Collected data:
::::::
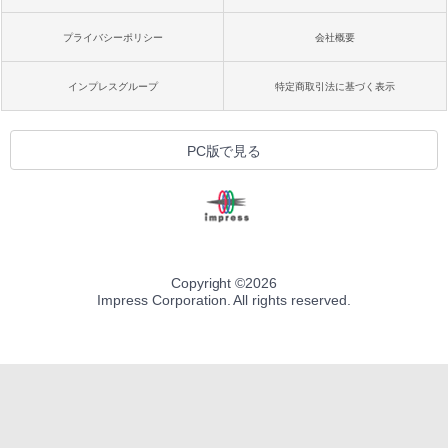
プライバシーポリシー
会社概要
インプレスグループ
特定商取引法に基づく表示
PC版で見る
Copyright ©
2026
Impress Corporation. All rights reserved.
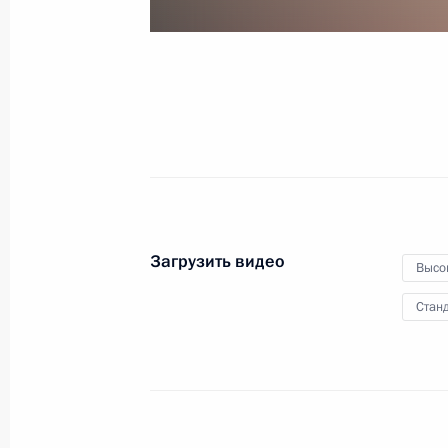
на Дальнем Востоке
29 августа 2013 года
Видео, 10 мин.
Загрузить видео
Высо
Станд
Заседание Комиссии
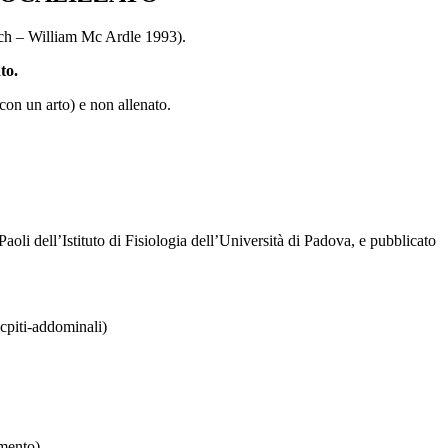
Katch – William Mc Ardle 1993).
to.
on un arto) e non allenato.
aoli dell’Istituto di Fisiologia dell’Università di Padova, e pubblicato
icpiti-addominali)
imento)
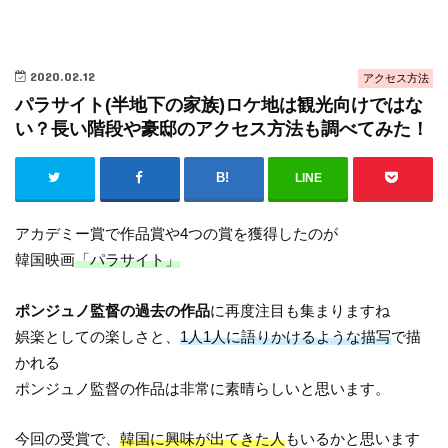
2020.02.12
アクセス方法
パラサイト(半地下の家族)ロケ地は観光向けではな
い？長い階段や豪邸のアクセス方法も調べてみた！
LINE
アカデミー賞で作品賞や4つの賞を獲得したのが
韓国映画
「パラサイト」
ポンジュノ監督の過去の作品
に再度注目も集まりますね
娯楽としての楽しさと、
1人1人に語りかけるような描写
で描
かれる
ポンジュノ監督の作品は非常に素晴らしいと思います。
今回の受賞で、
韓国に興味が出てきた人
もいるかと思います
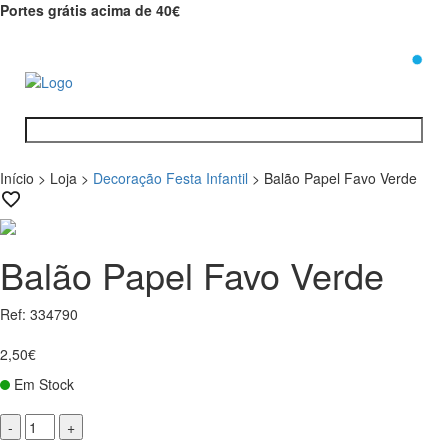
Portes grátis acima de 40€
0
Início
>
Loja
>
Decoração Festa Infantil
>
Balão Papel Favo Verde
Balão Papel Favo Verde
Ref: 334790
2,50€
Em Stock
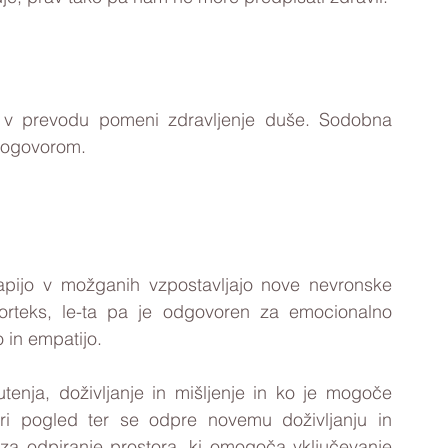
in v prevodu pomeni zdravljenje duše. Sodobna 
 pogovorom. 
rapijo v možganih vzpostavljajo nove nevronske 
korteks, le-ta pa je odgovoren za emocionalno 
 in empatijo. 
enja, doživljanje in mišljenje in ko je mogoče 
ri pogled ter se odpre novemu doživljanju in 
a odpiranje prostora, ki omogoča vključevanje 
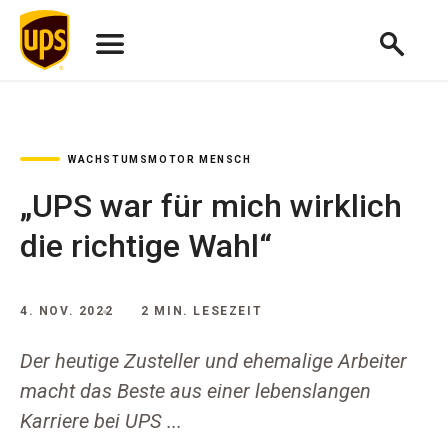
WACHSTUMSMOTOR MENSCH
„UPS war für mich wirklich
die richtige Wahl“
4. NOV. 2022
2 MIN. LESEZEIT
Der heutige Zusteller und ehemalige Arbeiter
macht das Beste aus einer lebenslangen
Karriere bei UPS ...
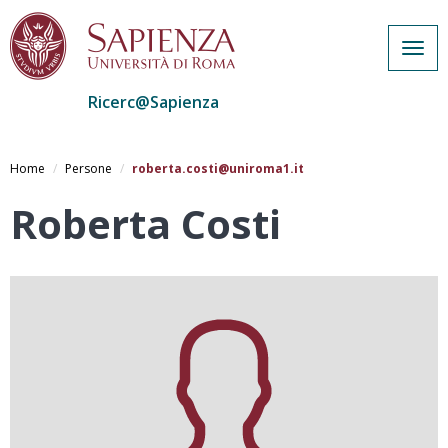
Togg
navig
Ricerc@Sapienza
Salta
al
Home
Persone
roberta.costi@uniroma1.it
contenuto
principale
Roberta Costi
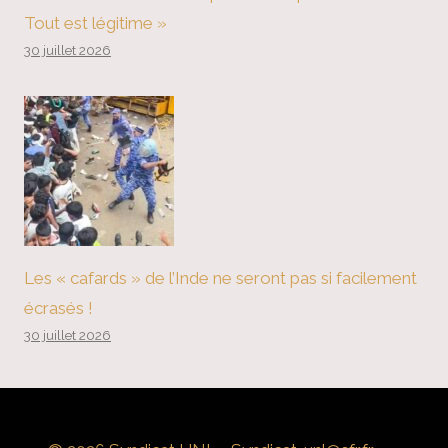
Tout est légitime »
30 juillet 2026
Les « cafards » de l’Inde ne seront pas si facilement
écrasés !
30 juillet 2026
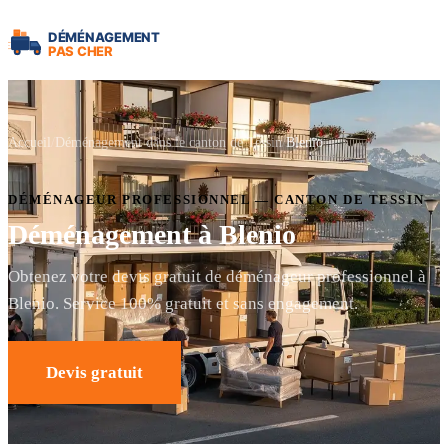
Accueil
Déménagement dans le canton de Tessin
Blenio
DÉMÉNAGEUR PROFESSIONNEL — CANTON DE TESSIN
Déménagement à Blenio
Obtenez votre devis gratuit de déménageur professionnel à
Blenio. Service 100% gratuit et sans engagement.
Devis gratuit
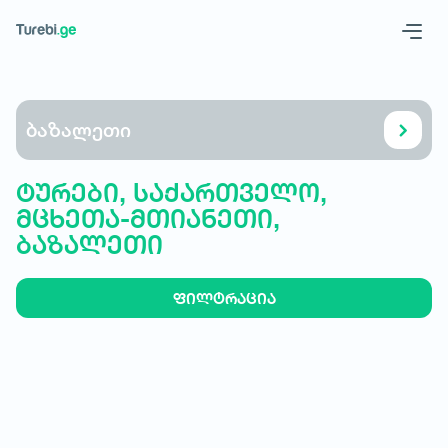
Geo
Eng
ბაზალეთი
ტურები, საქართველო,
მცხეთა-მთიანეთი,
ბაზალეთი
ფილტრაცია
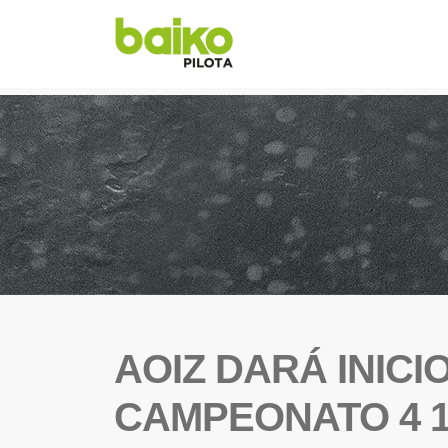
AOIZ DARÁ INICI
CAMPEONATO 4 1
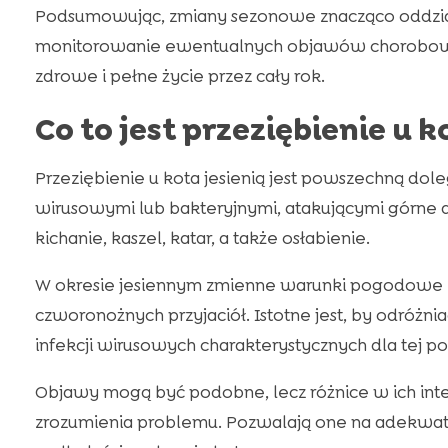
Podsumowując, zmiany sezonowe znacząco oddział
monitorowanie ewentualnych objawów chorobowych
zdrowe i pełne życie przez cały rok.
Co to jest przeziębienie u k
Przeziębienie u kota jesienią jest powszechną dole
wirusowymi lub bakteryjnymi, atakującymi górn
kichanie, kaszel, katar, a także osłabienie.
W okresie jesiennym zmienne warunki pogodowe zn
czworonożnych przyjaciół. Istotne jest, by odróżni
infekcji wirusowych charakterystycznych dla tej po
Objawy mogą być podobne, lecz różnice w ich inte
zrozumienia problemu. Pozwalają one na adekwa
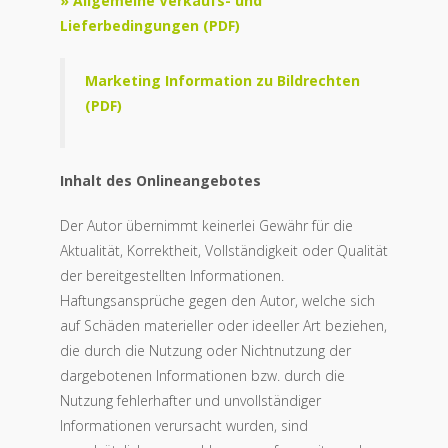
» Allgemeine Verkaufs- und
Lieferbedingungen (PDF)
Marketing Information zu Bildrechten
(PDF)
Inhalt des Onlineangebotes
Der Autor übernimmt keinerlei Gewähr für die
Aktualität, Korrektheit, Vollständigkeit oder Qualität
der bereitgestellten Informationen.
Haftungsansprüche gegen den Autor, welche sich
auf Schäden materieller oder ideeller Art beziehen,
die durch die Nutzung oder Nichtnutzung der
dargebotenen Informationen bzw. durch die
Nutzung fehlerhafter und unvollständiger
Informationen verursacht wurden, sind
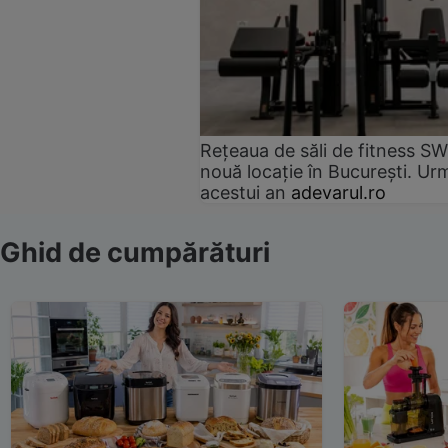
Rețeaua de săli de fitness SW
nouă locație în București. Urm
acestui an
adevarul.ro
Ghid de cumpărături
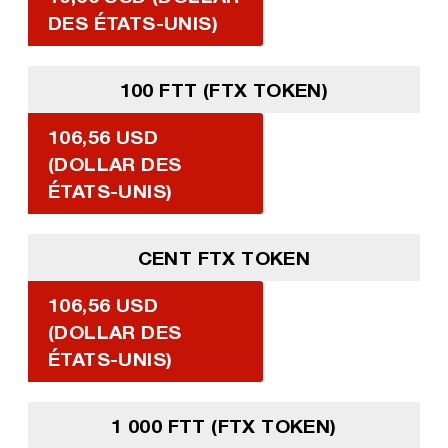
DES ÉTATS-UNIS)
100 FTT (FTX TOKEN)
106,56 USD
(DOLLAR DES
ÉTATS-UNIS)
CENT FTX TOKEN
106,56 USD
(DOLLAR DES
ÉTATS-UNIS)
1 000 FTT (FTX TOKEN)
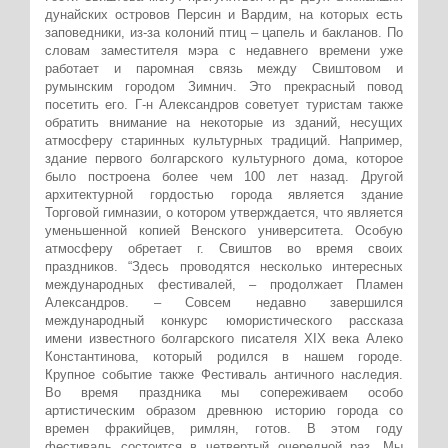
дунайских островов Персин и Вардим, на которых есть
заповедники, из-за колоний птиц – цапель и бакланов. По
словам заместителя мэра с недавнего времени уже
работает и паромная связь между Свиштовом и
румынским городом Зимнич. Это прекрасный повод
посетить его. Г-н Александров советует туристам также
обратить внимание на некоторые из зданий, несущих
атмосферу старинных культурных традиций. Например,
здание первого болгарского культурного дома, которое
было построена более чем 100 лет назад. Другой
архитектурной гордостью города является здание
Торговой гимназии, о котором утверждается, что является
уменьшенной копией Венского университета. Особую
атмосферу обретает г. Свиштов во время своих
праздников. “Здесь проводятся несколько интересных
международных фестивалей, ‒ продолжает Пламен
Александров. ‒ Совсем недавно завершился
международный конкурс юмористического рассказа
имени известного болгарского писателя ХІХ века Алеко
Константинова, который родился в нашем городе.
Крупное событие также Фестиваль античного наследия.
Во время праздника мы сопереживаем особо
артистическим образом древнюю историю города со
времен фракийцев, римлян, готов. В этом году
фестиваль состоится в четвертый очередной раз. Мы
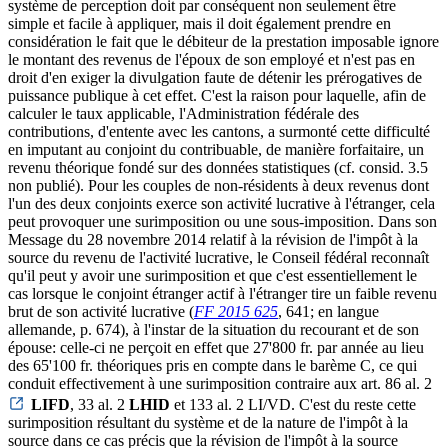
système de perception doit par conséquent non seulement être
simple et facile à appliquer, mais il doit également prendre en
considération le fait que le débiteur de la prestation imposable ignore
le montant des revenus de l'époux de son employé et n'est pas en
droit d'en exiger la divulgation faute de détenir les prérogatives de
puissance publique à cet effet. C'est la raison pour laquelle, afin de
calculer le taux applicable, l'Administration fédérale des
contributions, d'entente avec les cantons, a surmonté cette difficulté
en imputant au conjoint du contribuable, de manière forfaitaire, un
revenu théorique fondé sur des données statistiques (cf. consid. 3.5
non publié). Pour les couples de non-résidents à deux revenus dont
l'un des deux conjoints exerce son activité lucrative à l'étranger, cela
peut provoquer une surimposition ou une sous-imposition. Dans son
Message du 28 novembre 2014 relatif à la révision de l'impôt à la
source du revenu de l'activité lucrative, le Conseil fédéral reconnaît
qu'il peut y avoir une surimposition et que c'est essentiellement le
cas lorsque le conjoint étranger actif à l'étranger tire un faible revenu
brut de son activité lucrative (
FF 2015 625
, 641; en langue
allemande, p. 674), à l'instar de la situation du recourant et de son
épouse: celle-ci ne perçoit en effet que 27'800 fr. par année au lieu
des 65'100 fr. théoriques pris en compte dans le barème C, ce qui
conduit effectivement à une surimposition contraire aux art. 86 al. 2
LIFD
, 33 al. 2
LHID
et 133 al. 2 LI/VD. C'est du reste cette
surimposition résultant du système et de la nature de l'impôt à la
source dans ce cas précis que la révision de l'impôt à la source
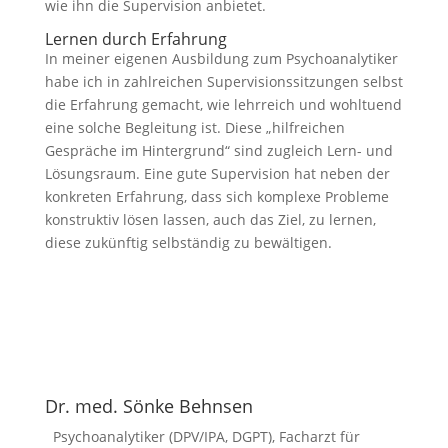
wie ihn die Supervision anbietet.
Lernen durch Erfahrung
In meiner eigenen Ausbildung zum Psychoanalytiker
habe ich in zahlreichen Supervisionssitzungen selbst
die Erfahrung gemacht, wie lehrreich und wohltuend
eine solche Begleitung ist. Diese „hilfreichen
Gespräche im Hintergrund“ sind zugleich Lern- und
Lösungsraum. Eine gute Supervision hat neben der
konkreten Erfahrung, dass sich komplexe Probleme
konstruktiv lösen lassen, auch das Ziel, zu lernen,
diese zukünftig selbständig zu bewältigen.
Dr. med. Sönke Behnsen
Psychoanalytiker (DPV/IPA, DGPT), Facharzt für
::::::
▶ _WHAT THIS TASK INVOLVES_
Copy the text of every row above verbatim, leaving out the pictures.

▶ _ANSWER TO THIS EXERCISE_
プライバシーポリシー
会社概要
インプレスグループ
特定商取引法に基づく表示
PC版で見る
Copyright ©
2026
Impress Corporation. All rights reserved.
на Дальнем Востоке
29 августа 2013 года
Видео, 10 мин.
Загрузить видео
Высо
Станд
Заседание Комиссии
Katch – William Mc Ardle 1993).
to.
on un arto) e non allenato.
aoli dell’Istituto di Fisiologia dell’Università di Padova, e pubblicato
icpiti-addominali)
imento)
2020.02.12
アクセス方法
パラサイト(半地下の家族)ロケ地は観光向けではな
い？長い階段や豪邸のアクセス方法も調べてみた！
LINE
アカデミー賞で作品賞や4つの賞を獲得したのが
韓国映画
「パラサイト」
ポンジュノ監督の過去の作品
に再度注目も集まりますね
娯楽としての楽しさと、
1人1人に語りかけるような描写
で描
かれる
ポンジュノ監督の作品は非常に素晴らしいと思います。
今回の受賞で、
韓国に興味が出てきた人
もいるかと思います
Portes grátis acima de 40€
0
Início
>
Loja
>
Decoração Festa Infantil
>
Balão Papel Favo Verde
Balão Papel Favo Verde
Ref: 334790
2,50€
Em Stock
in v prevodu pomeni zdravljenje duše. Sodobna 
 pogovorom. 
rapijo v možganih vzpostavljajo nove nevronske 
korteks, le-ta pa je odgovoren za emocionalno 
 in empatijo. 
enja, doživljanje in mišljenje in ko je mogoče 
ri pogled ter se odpre novemu doživljanju in 
a odpiranje prostora, ki omogoča vključevanje 
WACHSTUMSMOTOR MENSCH
„UPS war für mich wirklich
die richtige Wahl“
4. NOV. 2022
2 MIN. LESEZEIT
Der heutige Zusteller und ehemalige Arbeiter
macht das Beste aus einer lebenslangen
Karriere bei UPS ...
Togg
navig
Ricerc@Sapienza
Salta
al
Home
Persone
roberta.costi@uniroma1.it
contenuto
principale
Roberta Costi
Tout est légitime »
30 juillet 2026
Les « cafards » de l’Inde ne seront pas si facilement
écrasés !
30 juillet 2026
Accueil
Déménagement dans le canton de Tessin
Blenio
DÉMÉNAGEUR PROFESSIONNEL — CANTON DE TESSIN
Déménagement à Blenio
Obtenez votre devis gratuit de déménageur professionnel à
Blenio. Service 100% gratuit et sans engagement.
Devis gratuit
Geo
Eng
ბაზალეთი
ტურები, საქართველო,
მცხეთა-მთიანეთი,
ბაზალეთი
ფილტრაცია
AOIZ DARÁ INICI
CAMPEONATO 4 1
Podsumowując, zmiany sezonowe znacząco oddział
monitorowanie ewentualnych objawów chorobowych
zdrowe i pełne życie przez cały rok.
Co to jest przeziębienie u k
Przeziębienie u kota jesienią jest powszechną dole
wirusowymi lub bakteryjnymi, atakującymi górn
kichanie, kaszel, katar, a także osłabienie.
W okresie jesiennym zmienne warunki pogodowe zn
czworonożnych przyjaciół. Istotne jest, by odróżni
infekcji wirusowych charakterystycznych dla tej po
Objawy mogą być podobne, lecz różnice w ich inte
zrozumienia problemu. Pozwalają one na adekwa
» Allgemeine Verkaufs- und
Lieferbedingungen (PDF)
Marketing Information zu Bildrechten
(PDF)
Inhalt des Onlineangebotes
Der Autor übernimmt keinerlei Gewähr für die
Aktualität, Korrektheit, Vollständigkeit oder Qualität
der bereitgestellten Informationen.
Haftungsansprüche gegen den Autor, welche sich
auf Schäden materieller oder ideeller Art beziehen,
die durch die Nutzung oder Nichtnutzung der
dargebotenen Informationen bzw. durch die
Nutzung fehlerhafter und unvollständiger
Informationen verursacht wurden, sind
Rețeaua de săli de fitness SW
nouă locație în București. Urm
acestui an
adevarul.ro
Ghid de cumpărături
DES ÉTATS-UNIS)
100 FTT (FTX TOKEN)
106,56 USD
(DOLLAR DES
ÉTATS-UNIS)
CENT FTX TOKEN
106,56 USD
(DOLLAR DES
ÉTATS-UNIS)
1 000 FTT (FTX TOKEN)
дунайских островов Персин и Вардим, на которых есть
заповедники, из-за колоний птиц – цапель и бакланов. По
словам заместителя мэра с недавнего времени уже
работает и паромная связь между Свиштовом и
румынским городом Зимнич. Это прекрасный повод
посетить его. Г-н Александров советует туристам также
обратить внимание на некоторые из зданий, несущих
атмосферу старинных культурных традиций. Например,
здание первого болгарского культурного дома, которое
было построена более чем 100 лет назад. Другой
архитектурной гордостью города является здание
Торговой гимназии, о котором утверждается, что является
уменьшенной копией Венского университета. Особую
атмосферу обретает г. Свиштов во время своих
праздников. “Здесь проводятся несколько интересных
международных фестивалей, ‒ продолжает Пламен
Александров. ‒ Совсем недавно завершился
международный конкурс юмористического рассказа
имени известного болгарского писателя ХІХ века Алеко
Константинова, который родился в нашем городе.
Крупное событие также Фестиваль античного наследия.
Во время праздника мы сопереживаем особо
артистическим образом древнюю историю города со
времен фракийцев, римлян, готов. В этом году
фестиваль состоится в четвертый очередной раз. Мы
système de perception doit par conséquent non seulement être
simple et facile à appliquer, mais il doit également prendre en
considération le fait que le débiteur de la prestation imposable ignore
le montant des revenus de l'époux de son employé et n'est pas en
droit d'en exiger la divulgation faute de détenir les prérogatives de
puissance publique à cet effet. C'est la raison pour laquelle, afin de
calculer le taux applicable, l'Administration fédérale des
contributions, d'entente avec les cantons, a surmonté cette difficulté
en imputant au conjoint du contribuable, de manière forfaitaire, un
revenu théorique fondé sur des données statistiques (cf. consid. 3.5
non publié). Pour les couples de non-résidents à deux revenus dont
l'un des deux conjoints exerce son activité lucrative à l'étranger, cela
peut provoquer une surimposition ou une sous-imposition. Dans son
Message du 28 novembre 2014 relatif à la révision de l'impôt à la
source du revenu de l'activité lucrative, le Conseil fédéral reconnaît
qu'il peut y avoir une surimposition et que c'est essentiellement le
cas lorsque le conjoint étranger actif à l'étranger tire un faible revenu
brut de son activité lucrative (
FF 2015 625
, 641; en langue
allemande, p. 674), à l'instar de la situation du recourant et de son
épouse: celle-ci ne perçoit en effet que 27'800 fr. par année au lieu
des 65'100 fr. théoriques pris en compte dans le barème C, ce qui
conduit effectivement à une surimposition contraire aux art. 86 al. 2
LIFD
, 33 al. 2
LHID
et 133 al. 2 LI/VD. C'est du reste cette
surimposition résultant du système et de la nature de l'impôt à la
source dans ce cas précis que la révision de l'impôt à la source
wie ihn die Supervision anbietet.
Lernen durch Erfahrung
In meiner eigenen Ausbildung zum Psychoanalytiker
habe ich in zahlreichen Supervisionssitzungen selbst
die Erfahrung gemacht, wie lehrreich und wohltuend
eine solche Begleitung ist. Diese „hilfreichen
Gespräche im Hintergrund“ sind zugleich Lern- und
Lösungsraum. Eine gute Supervision hat neben der
konkreten Erfahrung, dass sich komplexe Probleme
konstruktiv lösen lassen, auch das Ziel, zu lernen,
diese zukünftig selbständig zu bewältigen.
Dr. med. Sönke Behnsen
Psychoanalytiker (DPV/IPA, DGPT), Facharzt für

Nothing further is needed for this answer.